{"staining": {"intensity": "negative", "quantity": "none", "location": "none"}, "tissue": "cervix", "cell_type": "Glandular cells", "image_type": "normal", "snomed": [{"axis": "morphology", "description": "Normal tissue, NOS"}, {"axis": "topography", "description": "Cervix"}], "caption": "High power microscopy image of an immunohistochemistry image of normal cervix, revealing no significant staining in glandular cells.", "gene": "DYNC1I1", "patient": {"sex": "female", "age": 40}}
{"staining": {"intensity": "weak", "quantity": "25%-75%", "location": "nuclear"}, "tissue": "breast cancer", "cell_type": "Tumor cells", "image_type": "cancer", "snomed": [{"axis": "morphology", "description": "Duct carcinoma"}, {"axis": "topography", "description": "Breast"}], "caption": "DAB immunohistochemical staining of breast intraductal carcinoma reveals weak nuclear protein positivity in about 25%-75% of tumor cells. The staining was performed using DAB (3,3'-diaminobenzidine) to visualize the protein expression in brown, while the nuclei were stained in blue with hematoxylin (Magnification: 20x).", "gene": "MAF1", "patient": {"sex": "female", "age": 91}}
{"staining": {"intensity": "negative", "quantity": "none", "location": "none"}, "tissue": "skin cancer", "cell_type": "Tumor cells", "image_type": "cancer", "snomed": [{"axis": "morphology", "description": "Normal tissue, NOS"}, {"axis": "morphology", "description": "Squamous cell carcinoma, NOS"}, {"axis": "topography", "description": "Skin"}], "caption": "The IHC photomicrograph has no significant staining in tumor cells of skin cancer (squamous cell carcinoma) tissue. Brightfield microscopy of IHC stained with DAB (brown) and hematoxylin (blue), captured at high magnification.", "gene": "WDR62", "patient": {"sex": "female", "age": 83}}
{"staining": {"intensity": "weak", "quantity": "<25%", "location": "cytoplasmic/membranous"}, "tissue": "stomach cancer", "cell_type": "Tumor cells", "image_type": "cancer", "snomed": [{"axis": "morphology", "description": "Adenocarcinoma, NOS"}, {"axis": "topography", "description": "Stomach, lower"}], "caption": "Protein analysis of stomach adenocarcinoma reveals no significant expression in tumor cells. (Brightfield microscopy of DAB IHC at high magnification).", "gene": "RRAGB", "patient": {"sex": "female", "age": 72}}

— ACTION ITEM —
Output the data in full, precisely as it appears above.

— TASK RESPONSE —
{"staining": {"intensity": "negative", "quantity": "none", "location": "none"}, "tissue": "cervix", "cell_type": "Glandular cells", "image_type": "normal", "snomed": [{"axis": "morphology", "description": "Normal tissue, NOS"}, {"axis": "topography", "description": "Cervix"}], "caption": "High power microscopy image of an immunohistochemistry image of normal cervix, revealing no significant staining in glandular cells.", "gene": "DYNC1I1", "patient": {"sex": "female", "age": 40}}
{"staining": {"intensity": "weak", "quantity": "25%-75%", "location": "nuclear"}, "tissue": "breast cancer", "cell_type": "Tumor cells", "image_type": "cancer", "snomed": [{"axis": "morphology", "description": "Duct carcinoma"}, {"axis": "topography", "description": "Breast"}], "caption": "DAB immunohistochemical staining of breast intraductal carcinoma reveals weak nuclear protein positivity in about 25%-75% of tumor cells. The staining was performed using DAB (3,3'-diaminobenzidine) to visualize the protein expression in brown, while the nuclei were stained in blue with hematoxylin (Magnification: 20x).", "gene": "MAF1", "patient": {"sex": "female", "age": 91}}
{"staining": {"intensity": "negative", "quantity": "none", "location": "none"}, "tissue": "skin cancer", "cell_type": "Tumor cells", "image_type": "cancer", "snomed": [{"axis": "morphology", "description": "Normal tissue, NOS"}, {"axis": "morphology", "description": "Squamous cell carcinoma, NOS"}, {"axis": "topography", "description": "Skin"}], "caption": "The IHC photomicrograph has no significant staining in tumor cells of skin cancer (squamous cell carcinoma) tissue. Brightfield microscopy of IHC stained with DAB (brown) and hematoxylin (blue), captured at high magnification.", "gene": "WDR62", "patient": {"sex": "female", "age": 83}}
{"staining": {"intensity": "weak", "quantity": "<25%", "location": "cytoplasmic/membranous"}, "tissue": "stomach cancer", "cell_type": "Tumor cells", "image_type": "cancer", "snomed": [{"axis": "morphology", "description": "Adenocarcinoma, NOS"}, {"axis": "topography", "description": "Stomach, lower"}], "caption": "Protein analysis of stomach adenocarcinoma reveals no significant expression in tumor cells. (Brightfield microscopy of DAB IHC at high magnification).", "gene": "RRAGB", "patient": {"sex": "female", "age": 72}}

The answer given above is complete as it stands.